Pour mieux comprendre ce que fut la Petite Arménie, nous nous rendons également dans sa capitale, Sis (aujourd’hui Kozan). Les monts du Taurus commencent ici. En 1187, Léon II en fait sa résidence principale et réalise d’importants travaux sur la citadelle byzantine bâtie auparavant. Véritablement agrippée sur son éperon rocheux au milieu de la ville, elle domine les lieux. À ses côtés flotte à présent le drapeau turc et trône une silhouette gigantesque – probablement celle d’Atatürk.

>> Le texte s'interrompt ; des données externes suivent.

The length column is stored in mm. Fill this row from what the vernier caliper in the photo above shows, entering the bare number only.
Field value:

Par cette journée pluvieuse, il se dégage une atmosphère mystérieuse du haut des vestiges qui jouent à cache-cache avec les nuages. En contrebas se tenaient des bâtiments religieux, Sis ayant abrité le catholicossat de Cilicie jusqu’en 1921. De ceux-ci, il ne reste que quelques pans de murs dans une pinède. La cathédrale est aujourd’hui en ruines. On aperçoit juste ses soubassements et l’arrondi de la nef, recouverts par un réservoir d’eau de la ville moderne. Le sort réservé au bâtiment du catholicossat paraît plus enviable puisqu’il est en train d’être transformé en hôtel. Il ne subsiste que bien peu de chose de la grandeur de Sis et de celle de la Petite Arménie. Cette époque constitue pourtant la période la plus riche de l’histoire arménienne dans les domaines des sciences et de la culture. Les universités et les monastères étaient nombreux. La théologie, la philosophie, la médecine et les mathématiques étaient enseignées. Enfin, elle correspond à l’âge d’or de l’enluminure des ouvrages religieux.

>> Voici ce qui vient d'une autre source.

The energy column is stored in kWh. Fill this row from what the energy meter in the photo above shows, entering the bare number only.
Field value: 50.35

Le royaume est tombé en 1375 à la suite de la prise de Sis par les Turcs et les Mamelouks égyptiens. La population arménienne est restée dans la région, sous la domination ottomane, jusqu’aux événements tragiques du début du XXe siècle, puis à la rétrocession du sandjak d’Alexandrette par la France à la Turquie en 1939.
Seule trace vivante de cette présence, le village de Vakifli est posé sur le flanc du Moussa Dagh. Certains habitants de cette montagne ont été installés par les Français à Anjar, au Liban, en 1939. Les autres, en revanche, ont choisi de rester, sans doute au péril de leur vie. Ils jouissent d’un environnement exceptionnel : vergers d’agrumes, montagnes enneigées et mer Méditerranée. En nous promenant dans le village, nous n’osons pas aborder les gens : en Turquie, parler des Arméniens peut-être sujet à problèmes. Nous nous contentons de regarder l’église récente et de déambuler dans le cimetière. Les noms aux consonances arméniennes ont cédé la place à des noms turcs : les Bebikian sont devenus les Bebek, etc. mais ce n’est sans doute là que l’une des difficultés d’être arménien en Turquie aujourd’hui. Nous le constaterons par exemple plus tard en nous promenant dans le quartier jeune et dynamique de Kizilay, dans la capitale, Ankara. En effet, un restaurateur a jugé bon d’afficher en lettres capitales sur la porte de son établissement « Entrée interdite aux Français » (en anglais et en turc) et « Le génocide arménien est un mensonge international » (en turc).